I have to admit that I find business models like Instacart’s attention-grabbing. This is a company valued at two billion dollars, set up by a former Amazon employee determined to make his mark who has failed with some 20 other projects until he came up with this one, which has already been dubbed by some pundits as “America’s most promising company.”
How does it work? It couldn’t be simpler: you sign up by providing your zip code, and if the service is available in your area, you are then asked which supermarket you use. You then provide a shopping list, and a part-time worker does your shopping for you and brings it to your door in less than two hours. This is a business built entirely on third parties: the company has no warehouses, no lorries, no logistics, nothing, nix. A lighter business model is hard to think of: buying from supermarkets using part-time workers who work when they want and where they want and can theoretically earn up to $25 an hour using their own car, although there is already talk of exploitation.

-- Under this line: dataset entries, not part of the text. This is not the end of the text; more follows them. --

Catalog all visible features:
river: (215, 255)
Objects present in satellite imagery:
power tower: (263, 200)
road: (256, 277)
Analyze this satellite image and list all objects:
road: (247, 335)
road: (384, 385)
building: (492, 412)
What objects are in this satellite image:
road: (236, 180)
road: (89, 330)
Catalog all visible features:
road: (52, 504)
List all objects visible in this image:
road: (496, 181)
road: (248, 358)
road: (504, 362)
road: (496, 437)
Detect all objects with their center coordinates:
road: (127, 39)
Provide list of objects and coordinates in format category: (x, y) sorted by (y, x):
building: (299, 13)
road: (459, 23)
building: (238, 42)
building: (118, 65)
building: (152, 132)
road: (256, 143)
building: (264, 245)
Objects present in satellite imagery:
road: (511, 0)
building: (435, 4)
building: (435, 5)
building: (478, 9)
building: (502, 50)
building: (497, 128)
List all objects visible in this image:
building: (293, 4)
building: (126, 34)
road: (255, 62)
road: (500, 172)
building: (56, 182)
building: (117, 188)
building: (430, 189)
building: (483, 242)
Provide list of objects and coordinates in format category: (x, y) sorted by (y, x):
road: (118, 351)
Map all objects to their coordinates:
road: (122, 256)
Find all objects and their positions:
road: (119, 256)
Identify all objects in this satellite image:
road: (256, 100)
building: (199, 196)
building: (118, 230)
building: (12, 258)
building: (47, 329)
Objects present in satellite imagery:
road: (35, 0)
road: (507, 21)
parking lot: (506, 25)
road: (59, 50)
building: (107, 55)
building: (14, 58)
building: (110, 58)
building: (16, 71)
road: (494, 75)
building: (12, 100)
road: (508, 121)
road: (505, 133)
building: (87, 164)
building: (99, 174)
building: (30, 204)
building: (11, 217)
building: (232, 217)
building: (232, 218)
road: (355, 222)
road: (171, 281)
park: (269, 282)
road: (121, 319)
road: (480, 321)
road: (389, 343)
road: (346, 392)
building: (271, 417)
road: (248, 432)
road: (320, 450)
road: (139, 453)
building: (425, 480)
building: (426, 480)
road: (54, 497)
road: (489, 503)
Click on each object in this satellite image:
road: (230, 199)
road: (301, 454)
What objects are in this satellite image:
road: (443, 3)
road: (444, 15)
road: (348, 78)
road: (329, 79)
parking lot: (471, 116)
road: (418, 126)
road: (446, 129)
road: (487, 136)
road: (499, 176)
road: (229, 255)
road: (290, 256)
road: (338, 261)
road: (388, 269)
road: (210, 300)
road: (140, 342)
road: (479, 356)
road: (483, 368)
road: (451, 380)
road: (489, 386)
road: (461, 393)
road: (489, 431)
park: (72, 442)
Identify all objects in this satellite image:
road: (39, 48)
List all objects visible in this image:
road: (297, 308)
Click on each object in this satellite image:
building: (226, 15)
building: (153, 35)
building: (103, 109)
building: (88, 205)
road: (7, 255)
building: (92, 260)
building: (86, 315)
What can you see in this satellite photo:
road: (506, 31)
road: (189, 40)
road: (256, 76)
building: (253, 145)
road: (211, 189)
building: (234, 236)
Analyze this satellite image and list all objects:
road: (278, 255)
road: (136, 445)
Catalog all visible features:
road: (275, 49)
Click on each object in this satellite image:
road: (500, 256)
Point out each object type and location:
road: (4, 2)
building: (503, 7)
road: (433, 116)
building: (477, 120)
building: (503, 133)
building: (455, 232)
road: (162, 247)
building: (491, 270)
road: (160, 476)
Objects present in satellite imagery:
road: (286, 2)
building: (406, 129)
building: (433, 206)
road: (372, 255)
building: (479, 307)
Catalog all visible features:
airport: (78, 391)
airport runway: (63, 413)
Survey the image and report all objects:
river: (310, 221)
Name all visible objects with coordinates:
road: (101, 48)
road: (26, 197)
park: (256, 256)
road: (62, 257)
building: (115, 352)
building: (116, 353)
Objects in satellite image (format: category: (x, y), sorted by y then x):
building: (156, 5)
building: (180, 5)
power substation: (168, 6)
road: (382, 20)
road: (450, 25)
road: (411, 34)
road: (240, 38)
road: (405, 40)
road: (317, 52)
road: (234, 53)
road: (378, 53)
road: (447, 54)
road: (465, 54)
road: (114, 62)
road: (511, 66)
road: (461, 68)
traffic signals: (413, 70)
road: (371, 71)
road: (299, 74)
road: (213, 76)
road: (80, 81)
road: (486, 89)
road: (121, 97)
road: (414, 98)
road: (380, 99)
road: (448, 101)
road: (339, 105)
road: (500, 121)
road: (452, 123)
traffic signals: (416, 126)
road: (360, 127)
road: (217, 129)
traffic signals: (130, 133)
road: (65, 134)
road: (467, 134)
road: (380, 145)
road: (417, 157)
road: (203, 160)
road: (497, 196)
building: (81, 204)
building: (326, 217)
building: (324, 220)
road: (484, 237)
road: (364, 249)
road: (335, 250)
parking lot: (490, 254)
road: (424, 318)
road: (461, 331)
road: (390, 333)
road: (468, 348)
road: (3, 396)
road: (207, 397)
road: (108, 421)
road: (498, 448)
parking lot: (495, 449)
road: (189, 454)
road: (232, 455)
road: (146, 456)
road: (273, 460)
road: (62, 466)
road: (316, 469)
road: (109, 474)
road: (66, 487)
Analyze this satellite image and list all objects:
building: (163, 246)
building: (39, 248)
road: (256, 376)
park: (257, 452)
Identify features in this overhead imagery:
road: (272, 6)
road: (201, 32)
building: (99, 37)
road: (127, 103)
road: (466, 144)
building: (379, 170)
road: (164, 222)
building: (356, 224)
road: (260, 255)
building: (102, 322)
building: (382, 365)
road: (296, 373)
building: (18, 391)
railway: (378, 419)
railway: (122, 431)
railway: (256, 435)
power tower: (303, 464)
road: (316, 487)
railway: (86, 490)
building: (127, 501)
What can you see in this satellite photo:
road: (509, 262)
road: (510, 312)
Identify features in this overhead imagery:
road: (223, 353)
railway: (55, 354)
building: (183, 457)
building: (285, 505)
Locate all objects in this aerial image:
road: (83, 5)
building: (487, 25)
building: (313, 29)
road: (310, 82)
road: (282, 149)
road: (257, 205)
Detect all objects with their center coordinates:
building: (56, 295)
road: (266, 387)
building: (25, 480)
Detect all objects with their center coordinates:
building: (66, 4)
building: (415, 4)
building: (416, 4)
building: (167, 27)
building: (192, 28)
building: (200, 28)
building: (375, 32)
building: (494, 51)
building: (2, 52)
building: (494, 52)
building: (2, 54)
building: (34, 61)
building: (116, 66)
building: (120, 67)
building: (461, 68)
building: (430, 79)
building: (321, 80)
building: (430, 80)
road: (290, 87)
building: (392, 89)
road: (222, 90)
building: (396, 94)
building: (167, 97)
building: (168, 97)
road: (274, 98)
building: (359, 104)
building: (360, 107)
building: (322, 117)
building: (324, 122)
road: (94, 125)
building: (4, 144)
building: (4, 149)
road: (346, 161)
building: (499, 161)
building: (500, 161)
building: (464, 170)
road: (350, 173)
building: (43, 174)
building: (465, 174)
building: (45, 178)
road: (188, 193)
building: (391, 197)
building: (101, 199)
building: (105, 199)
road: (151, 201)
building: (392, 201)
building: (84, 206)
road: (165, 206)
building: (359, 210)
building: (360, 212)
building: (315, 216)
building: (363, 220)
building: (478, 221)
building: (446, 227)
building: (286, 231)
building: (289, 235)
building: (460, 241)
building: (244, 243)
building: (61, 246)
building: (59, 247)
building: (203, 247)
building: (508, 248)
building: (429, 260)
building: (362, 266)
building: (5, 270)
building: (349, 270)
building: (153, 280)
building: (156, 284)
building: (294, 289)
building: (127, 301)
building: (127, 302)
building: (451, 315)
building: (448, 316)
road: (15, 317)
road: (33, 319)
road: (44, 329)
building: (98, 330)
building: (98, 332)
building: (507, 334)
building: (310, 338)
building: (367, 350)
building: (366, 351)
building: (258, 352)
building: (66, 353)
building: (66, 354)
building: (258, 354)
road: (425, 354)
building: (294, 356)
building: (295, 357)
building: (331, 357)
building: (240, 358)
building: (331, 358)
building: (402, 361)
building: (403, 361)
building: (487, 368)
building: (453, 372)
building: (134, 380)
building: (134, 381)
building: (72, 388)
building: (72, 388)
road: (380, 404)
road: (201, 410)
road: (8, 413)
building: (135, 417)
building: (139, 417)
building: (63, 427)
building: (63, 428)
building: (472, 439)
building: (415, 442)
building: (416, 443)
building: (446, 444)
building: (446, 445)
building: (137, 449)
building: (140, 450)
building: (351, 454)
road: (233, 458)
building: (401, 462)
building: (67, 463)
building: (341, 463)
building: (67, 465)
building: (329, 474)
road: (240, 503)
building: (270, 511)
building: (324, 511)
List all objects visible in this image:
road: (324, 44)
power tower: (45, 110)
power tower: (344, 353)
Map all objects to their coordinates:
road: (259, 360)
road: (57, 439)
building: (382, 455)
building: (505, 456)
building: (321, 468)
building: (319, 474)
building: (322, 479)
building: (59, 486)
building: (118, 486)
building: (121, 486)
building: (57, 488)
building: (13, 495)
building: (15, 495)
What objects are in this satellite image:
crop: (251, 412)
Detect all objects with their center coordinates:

In its brief history in a sector with the slimmest of margins, Instacart has already been put to the test. Its business model has developed from earning money through shipping costs and by overcharging on certain products, to becoming a platform for supermarkets to outsource their online sales. The company has recently begun to notify its users on its website about which products cost the same as in the supermarket, which less, and which more.
Instacart is convenient for users, as well as offering the possibility of buying in supermarkets like Costco, which usually only sell to customers who have bought their loyalty card. Aside from the logistics provided by part-time workers, the company is also experimenting with shipping carried out by third parties so as to grow more quickly. As soon as you make your purchase, the application allows to follow the steps of your personal shopper: you can see where he or she is on a map and how your shopping is making its way to your home. If any of the products you have asked for are not available, you can opt to replace it with another when making the order, or even talk to the shopper to suggest alternatives. Finally, the buyer arrives at your home, hands over your groceries, and most of the time, is tipped.
The company’s founder, Apoorva Mehta, has tried different models until he came up with this one, which has been called “the supermarket Uber”. He applied to the Y Combinator incubator too late, but was finally admitted out of persistence after one of the partners tortured the Instacart system by ordering two hundred two-liter bottles of Coca-Cola (which the buy was not able to fit in his car and in desperation ended up having to be helped by Mehta). The service began to spread thanks to word of mouth, and so began a growth story that has led us to where we are today.
This seems to be yet another company that has become a sign of our times: a supermarket with no warehouses, no lorries, no shops, no staff, but is worth more than $2 billion dollars and is growing fast.